Banco deve ressarcir gerente por gastos com carro na ida e volta para casa

A empresa que exige que seu empregado utilize carro próprio para trabalhar deve, além de ressarcir por quilômetro rodado durante o expediente, pagar pelo deslocamento de casa até o trabalho e vice-versa. Esse foi o entendimento aplicado pela 2ª Turma do Tribunal Regional do Trabalho da 10ª Região (DF/TO) para manter sentença que condenou um banco a indenizar uma ex-gerente.

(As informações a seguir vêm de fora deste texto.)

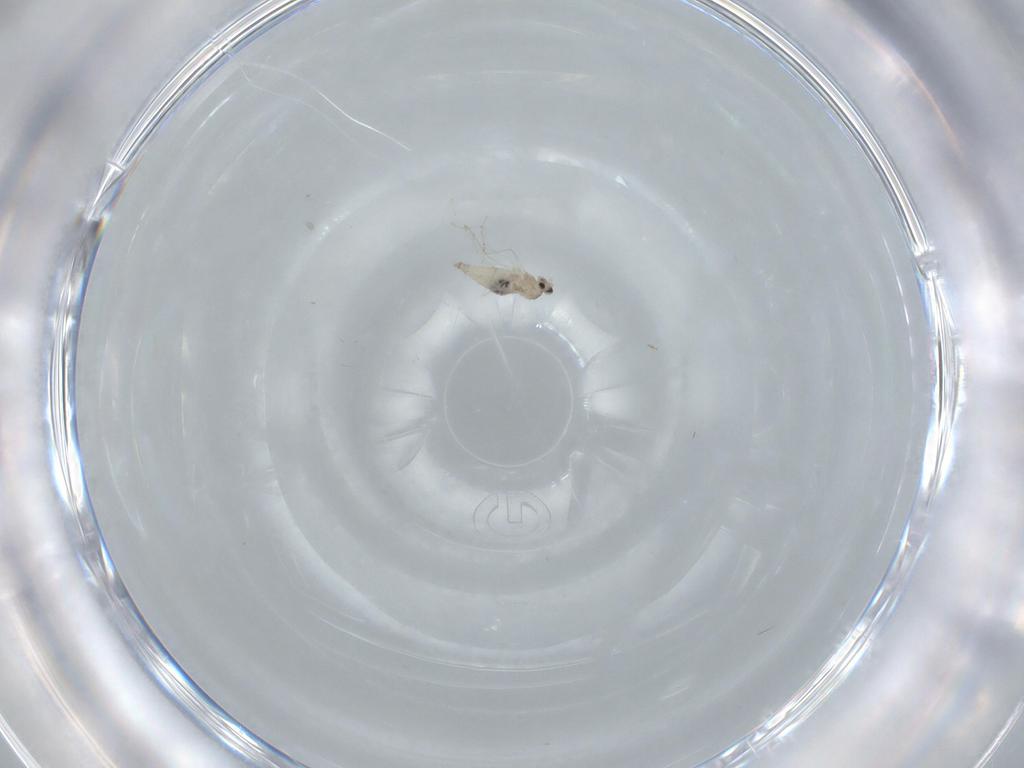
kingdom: Animalia
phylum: Arthropoda
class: Insecta
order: Diptera
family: Cecidomyiidae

De acordo com a autora da ação, ela usava o carro para serviços do banco, em decorrência de obrigação contratual e não por mera comodidade. De acordo com ela, o banco promovia ressarcimento de R$ 0,65 por quilômetro rodado para custear os deslocamentos feitos para visitar clientes. O banco, contudo, não ressarcia os gastos com o percurso de casa até o trabalho. Em vista disso, a gerente pediu o ressarcimento equivalente a 42 quilômetros diários, total do percurso ida e volta de sua residência até o local de trabalho.

O banco alegou que não havia exigência de uso do veículo próprio para fins profissionais, e que concedia vale-transporte ou táxi para fazer os serviços externos, que seriam esporádicos. Mas a juíza Maria Socorro de Souza Lobo, da 13ª Vara do Trabalho de Brasília, julgou o pedido da trabalhadora procedente. Para ela, o banco não oferecia meios de transporte alternativos para a autora, concluindo-se que era necessário ter veículo próprio. Além disso, entendeu que os deslocamentos faziam parte de suas tarefas diárias e o trajeto de ida e volta para casa era feito em seu próprio carro.

A empresa, então, recorreu ao TRT-10, alegando que a decisão singular se baseou apenas em uma testemunha, quando deveria se atentar para outro depoimento. Ao negar o recurso, o desembargador Brasilino Santos Ramos, relator do caso na 2ª Turma, confirmou o entendimento de primeiro grau. Para ele, a empresa não comprovou o fornecimento de qualquer outro meio de transporte para a gerente, evidenciando a necessidade de utilização do veículo próprio para a prestação dos serviços.

Como ficou comprovado que o banco ressarcia seus empregados pelo uso de veículo próprio em visitas a clientes, ficou evidente que deveria ressarcir, também, o deslocamento até em casa. “Caso contrário, como seria viável o desempenho das atribuições se o veículo não estivesse no local da prestação de serviços?”, questionou. Para o relator, a trabalhadora deveria conduzi-lo de sua residência até o trabalho, não podendo o banco beneficiar-se das circunstâncias sem ressarci-la.

O relator ainda explicou que o mero fornecimento de vale-transporte não constitui fator impeditivo ao reembolso de despesas efetuadas com o veículo, uma vez que os fatos geradores para a concessão das vergas são dispares. A decisão foi unânime. Com informações da Assessoria de Imprensa do TRT-10.